The announcements come at a time when Virgin Galactic has delayed commercial service until the beginning of the quarter of 2023 because of problems with supply chain management and labor.

The month of February was when Virgin Galactic began selling commercial space flight tickets open to the public for $450,000 per seat. Customers must pay an initial $150,000 deposit in order to secure their seats. The deposit of around $25,000 will not be refunded.

Before the hike, it was a matter of $200,000 and $250,000 per flight. Virgin Galactic has approximately 800 reservations for commercial spaceflights.

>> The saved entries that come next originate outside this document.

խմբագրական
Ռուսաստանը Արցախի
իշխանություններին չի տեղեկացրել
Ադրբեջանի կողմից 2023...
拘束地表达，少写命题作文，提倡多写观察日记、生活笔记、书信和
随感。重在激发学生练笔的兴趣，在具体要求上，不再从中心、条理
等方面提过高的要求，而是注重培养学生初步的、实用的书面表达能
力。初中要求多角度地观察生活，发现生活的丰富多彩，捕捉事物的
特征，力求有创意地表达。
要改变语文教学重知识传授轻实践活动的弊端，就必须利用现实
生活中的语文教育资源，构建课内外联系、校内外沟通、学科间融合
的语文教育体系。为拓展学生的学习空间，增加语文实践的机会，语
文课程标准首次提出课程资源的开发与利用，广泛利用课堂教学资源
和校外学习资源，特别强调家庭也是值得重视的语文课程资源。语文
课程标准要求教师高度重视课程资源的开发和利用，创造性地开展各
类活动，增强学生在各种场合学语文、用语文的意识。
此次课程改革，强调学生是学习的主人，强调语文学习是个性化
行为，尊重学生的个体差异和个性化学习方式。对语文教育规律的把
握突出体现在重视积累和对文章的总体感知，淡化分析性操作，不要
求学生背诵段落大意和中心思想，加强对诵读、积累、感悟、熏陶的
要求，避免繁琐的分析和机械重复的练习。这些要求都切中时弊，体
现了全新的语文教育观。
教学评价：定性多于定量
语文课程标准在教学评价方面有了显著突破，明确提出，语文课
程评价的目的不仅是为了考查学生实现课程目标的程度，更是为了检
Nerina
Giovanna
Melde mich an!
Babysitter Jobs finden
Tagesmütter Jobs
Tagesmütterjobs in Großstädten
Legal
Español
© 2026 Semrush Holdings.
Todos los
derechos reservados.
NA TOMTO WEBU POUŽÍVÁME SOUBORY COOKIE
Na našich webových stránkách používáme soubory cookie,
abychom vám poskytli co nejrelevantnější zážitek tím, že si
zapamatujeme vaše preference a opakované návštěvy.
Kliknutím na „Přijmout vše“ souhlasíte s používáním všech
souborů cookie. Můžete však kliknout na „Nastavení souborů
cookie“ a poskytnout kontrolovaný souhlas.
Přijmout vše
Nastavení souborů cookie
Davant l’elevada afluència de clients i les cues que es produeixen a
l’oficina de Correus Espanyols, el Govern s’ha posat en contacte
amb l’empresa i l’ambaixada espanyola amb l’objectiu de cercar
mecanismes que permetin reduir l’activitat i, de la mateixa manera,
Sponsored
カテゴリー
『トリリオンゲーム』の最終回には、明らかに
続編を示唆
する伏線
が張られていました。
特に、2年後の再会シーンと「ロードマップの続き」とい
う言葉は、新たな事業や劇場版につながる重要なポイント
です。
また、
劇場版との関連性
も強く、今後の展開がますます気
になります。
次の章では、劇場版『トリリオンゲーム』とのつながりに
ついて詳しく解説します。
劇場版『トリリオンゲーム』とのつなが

The rocket plane that is carrying Virgin Galactic founder Richard Branson and crew members launch at Spaceport America near Truth or Consequences, New Mexico, Saturday, July 11 2021. ((AP Photo/Andres Leighton) / AP Newsroom)

Virgin Galactic CEO Michael Colglazier spoke to analysts on the company’s earnings call in the first quarter on May 1 that the firm has made “good progress” on enhancements to its VSS Unity spaceplane as well as its VMS Eve mothership. The upgrades are designed to allow higher frequency flights for commercial services.

A second test flight of VSS Unity is currently on schedule to take place in the 4th quarter of 2022. In the meantime, the second spacecraft, VSS Imagine, will begin its first test flight during the first quarter of 2023. It’s anticipated to start commercial service by mid-2023. When Unity and Imagine have both been flying commercial space flights, Virgin Galactic expects to fly into space three times per month.